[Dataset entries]
::::

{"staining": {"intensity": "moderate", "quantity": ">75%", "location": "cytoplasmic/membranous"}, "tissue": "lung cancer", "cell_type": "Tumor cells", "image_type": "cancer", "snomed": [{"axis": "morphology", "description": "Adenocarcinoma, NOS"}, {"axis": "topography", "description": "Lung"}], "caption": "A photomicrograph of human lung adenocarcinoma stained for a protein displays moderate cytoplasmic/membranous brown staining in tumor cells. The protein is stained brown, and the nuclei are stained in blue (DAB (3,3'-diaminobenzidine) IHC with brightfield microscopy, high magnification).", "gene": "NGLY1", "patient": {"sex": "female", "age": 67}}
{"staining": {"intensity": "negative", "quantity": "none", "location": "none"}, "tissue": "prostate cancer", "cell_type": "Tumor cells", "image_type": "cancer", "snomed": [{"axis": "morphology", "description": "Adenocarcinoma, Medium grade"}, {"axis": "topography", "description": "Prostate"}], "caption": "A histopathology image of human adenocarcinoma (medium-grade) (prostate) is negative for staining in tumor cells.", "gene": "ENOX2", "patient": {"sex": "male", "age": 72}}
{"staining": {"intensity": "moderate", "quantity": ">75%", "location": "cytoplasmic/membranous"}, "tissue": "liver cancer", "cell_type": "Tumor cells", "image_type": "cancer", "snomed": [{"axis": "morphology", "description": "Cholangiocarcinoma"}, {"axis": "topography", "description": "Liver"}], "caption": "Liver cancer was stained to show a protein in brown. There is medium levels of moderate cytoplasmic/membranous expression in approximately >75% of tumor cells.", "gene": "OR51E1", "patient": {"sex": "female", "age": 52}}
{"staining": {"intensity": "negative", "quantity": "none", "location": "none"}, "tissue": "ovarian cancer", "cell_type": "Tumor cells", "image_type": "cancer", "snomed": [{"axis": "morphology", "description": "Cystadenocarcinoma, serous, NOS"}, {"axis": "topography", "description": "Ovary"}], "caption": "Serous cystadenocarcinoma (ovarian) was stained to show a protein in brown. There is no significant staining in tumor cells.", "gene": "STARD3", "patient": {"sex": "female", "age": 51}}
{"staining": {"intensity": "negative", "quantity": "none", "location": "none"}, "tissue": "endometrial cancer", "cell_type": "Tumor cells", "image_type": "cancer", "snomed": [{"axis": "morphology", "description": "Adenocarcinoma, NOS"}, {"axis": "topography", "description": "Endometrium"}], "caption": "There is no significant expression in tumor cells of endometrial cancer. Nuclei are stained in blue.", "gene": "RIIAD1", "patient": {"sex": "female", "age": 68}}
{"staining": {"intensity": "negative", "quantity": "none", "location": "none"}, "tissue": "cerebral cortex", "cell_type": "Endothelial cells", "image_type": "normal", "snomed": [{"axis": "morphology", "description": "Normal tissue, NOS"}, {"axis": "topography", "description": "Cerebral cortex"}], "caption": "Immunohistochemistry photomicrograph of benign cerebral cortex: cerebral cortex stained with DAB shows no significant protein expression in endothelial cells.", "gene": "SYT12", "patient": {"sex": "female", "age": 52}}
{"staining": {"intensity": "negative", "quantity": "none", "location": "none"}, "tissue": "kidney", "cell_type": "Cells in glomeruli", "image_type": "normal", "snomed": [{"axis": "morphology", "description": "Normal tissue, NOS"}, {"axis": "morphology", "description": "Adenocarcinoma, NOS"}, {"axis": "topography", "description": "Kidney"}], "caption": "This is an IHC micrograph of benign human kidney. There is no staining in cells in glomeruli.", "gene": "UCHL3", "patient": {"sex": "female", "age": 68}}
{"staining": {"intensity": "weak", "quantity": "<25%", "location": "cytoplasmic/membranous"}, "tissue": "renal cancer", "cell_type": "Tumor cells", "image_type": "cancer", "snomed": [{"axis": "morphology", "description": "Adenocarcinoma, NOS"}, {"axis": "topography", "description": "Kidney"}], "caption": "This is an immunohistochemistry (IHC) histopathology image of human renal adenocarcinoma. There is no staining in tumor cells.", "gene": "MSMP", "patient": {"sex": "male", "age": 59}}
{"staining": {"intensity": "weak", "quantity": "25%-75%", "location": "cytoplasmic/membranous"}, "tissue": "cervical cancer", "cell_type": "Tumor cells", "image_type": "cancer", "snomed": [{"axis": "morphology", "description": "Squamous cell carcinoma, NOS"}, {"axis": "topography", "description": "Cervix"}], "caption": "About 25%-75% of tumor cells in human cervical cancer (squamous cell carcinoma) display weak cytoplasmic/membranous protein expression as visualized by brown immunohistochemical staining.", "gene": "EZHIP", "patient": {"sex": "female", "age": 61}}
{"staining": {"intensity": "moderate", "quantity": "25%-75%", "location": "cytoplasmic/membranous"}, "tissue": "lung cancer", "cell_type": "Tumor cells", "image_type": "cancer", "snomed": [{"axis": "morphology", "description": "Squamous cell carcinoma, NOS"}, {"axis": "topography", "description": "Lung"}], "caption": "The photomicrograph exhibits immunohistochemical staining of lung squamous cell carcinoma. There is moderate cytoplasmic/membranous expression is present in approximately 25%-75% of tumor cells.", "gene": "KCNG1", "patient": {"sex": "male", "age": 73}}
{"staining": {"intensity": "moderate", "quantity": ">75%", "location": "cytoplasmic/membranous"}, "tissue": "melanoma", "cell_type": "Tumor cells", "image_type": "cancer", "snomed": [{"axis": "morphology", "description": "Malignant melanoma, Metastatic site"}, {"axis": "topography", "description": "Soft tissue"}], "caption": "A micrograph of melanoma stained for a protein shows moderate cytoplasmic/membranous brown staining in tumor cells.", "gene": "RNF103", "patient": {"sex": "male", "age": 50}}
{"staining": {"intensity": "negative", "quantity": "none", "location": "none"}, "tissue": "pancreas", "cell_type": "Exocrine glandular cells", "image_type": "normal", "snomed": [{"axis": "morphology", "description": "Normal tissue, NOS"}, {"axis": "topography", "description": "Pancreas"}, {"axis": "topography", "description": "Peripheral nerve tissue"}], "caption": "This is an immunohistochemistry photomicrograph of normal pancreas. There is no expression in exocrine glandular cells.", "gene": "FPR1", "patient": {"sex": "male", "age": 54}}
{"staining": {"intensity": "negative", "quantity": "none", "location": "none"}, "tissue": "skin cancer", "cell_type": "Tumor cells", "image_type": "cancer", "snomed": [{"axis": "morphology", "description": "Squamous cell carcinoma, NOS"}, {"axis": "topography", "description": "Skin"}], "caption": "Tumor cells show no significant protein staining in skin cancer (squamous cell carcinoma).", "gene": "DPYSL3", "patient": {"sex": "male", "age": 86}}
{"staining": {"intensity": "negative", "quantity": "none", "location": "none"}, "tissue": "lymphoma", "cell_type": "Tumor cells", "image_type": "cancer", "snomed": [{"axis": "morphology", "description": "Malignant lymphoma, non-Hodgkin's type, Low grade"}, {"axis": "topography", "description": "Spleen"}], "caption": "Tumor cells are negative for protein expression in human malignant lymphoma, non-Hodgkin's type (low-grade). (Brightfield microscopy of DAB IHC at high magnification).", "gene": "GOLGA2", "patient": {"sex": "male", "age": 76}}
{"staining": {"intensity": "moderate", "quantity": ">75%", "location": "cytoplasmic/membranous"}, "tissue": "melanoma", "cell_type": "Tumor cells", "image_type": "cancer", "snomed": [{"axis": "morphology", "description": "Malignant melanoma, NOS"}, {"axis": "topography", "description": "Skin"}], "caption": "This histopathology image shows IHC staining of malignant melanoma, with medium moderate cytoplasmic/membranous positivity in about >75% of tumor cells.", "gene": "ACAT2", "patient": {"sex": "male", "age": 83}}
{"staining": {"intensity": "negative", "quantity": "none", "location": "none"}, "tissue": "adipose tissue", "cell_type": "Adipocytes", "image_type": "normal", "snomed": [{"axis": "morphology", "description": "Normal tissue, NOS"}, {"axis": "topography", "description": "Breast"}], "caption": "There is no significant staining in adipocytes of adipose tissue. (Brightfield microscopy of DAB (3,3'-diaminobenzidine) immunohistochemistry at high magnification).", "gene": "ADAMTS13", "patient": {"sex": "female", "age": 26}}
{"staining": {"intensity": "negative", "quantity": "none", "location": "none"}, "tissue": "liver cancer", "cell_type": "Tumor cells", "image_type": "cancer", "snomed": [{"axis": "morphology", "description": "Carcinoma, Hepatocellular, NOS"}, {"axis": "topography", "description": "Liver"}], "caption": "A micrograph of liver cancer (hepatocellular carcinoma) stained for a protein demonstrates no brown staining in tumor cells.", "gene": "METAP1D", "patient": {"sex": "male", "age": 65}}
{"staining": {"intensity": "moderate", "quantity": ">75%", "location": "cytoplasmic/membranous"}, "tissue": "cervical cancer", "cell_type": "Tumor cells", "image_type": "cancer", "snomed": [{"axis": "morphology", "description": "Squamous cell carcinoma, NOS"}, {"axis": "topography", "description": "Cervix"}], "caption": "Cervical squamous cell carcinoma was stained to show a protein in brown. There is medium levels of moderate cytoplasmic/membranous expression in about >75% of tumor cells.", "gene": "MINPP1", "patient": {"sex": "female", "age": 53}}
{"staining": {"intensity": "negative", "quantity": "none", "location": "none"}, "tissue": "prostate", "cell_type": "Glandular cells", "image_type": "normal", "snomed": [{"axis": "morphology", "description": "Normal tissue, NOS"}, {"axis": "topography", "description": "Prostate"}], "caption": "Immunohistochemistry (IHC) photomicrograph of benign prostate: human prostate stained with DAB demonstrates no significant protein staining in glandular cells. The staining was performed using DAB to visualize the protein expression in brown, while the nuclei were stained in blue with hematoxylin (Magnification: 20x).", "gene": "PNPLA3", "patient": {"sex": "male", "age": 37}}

::::

_What you will do_
An answer is complete only when it holds every line above containing the string "Skin".

_Your solution_
{"staining": {"intensity": "negative", "quantity": "none", "location": "none"}, "tissue": "skin cancer", "cell_type": "Tumor cells", "image_type": "cancer", "snomed": [{"axis": "morphology", "description": "Squamous cell carcinoma, NOS"}, {"axis": "topography", "description": "Skin"}], "caption": "Tumor cells show no significant protein staining in skin cancer (squamous cell carcinoma).", "gene": "DPYSL3", "patient": {"sex": "male", "age": 86}}
{"staining": {"intensity": "moderate", "quantity": ">75%", "location": "cytoplasmic/membranous"}, "tissue": "melanoma", "cell_type": "Tumor cells", "image_type": "cancer", "snomed": [{"axis": "morphology", "description": "Malignant melanoma, NOS"}, {"axis": "topography", "description": "Skin"}], "caption": "This histopathology image shows IHC staining of malignant melanoma, with medium moderate cytoplasmic/membranous positivity in about >75% of tumor cells.", "gene": "ACAT2", "patient": {"sex": "male", "age": 83}}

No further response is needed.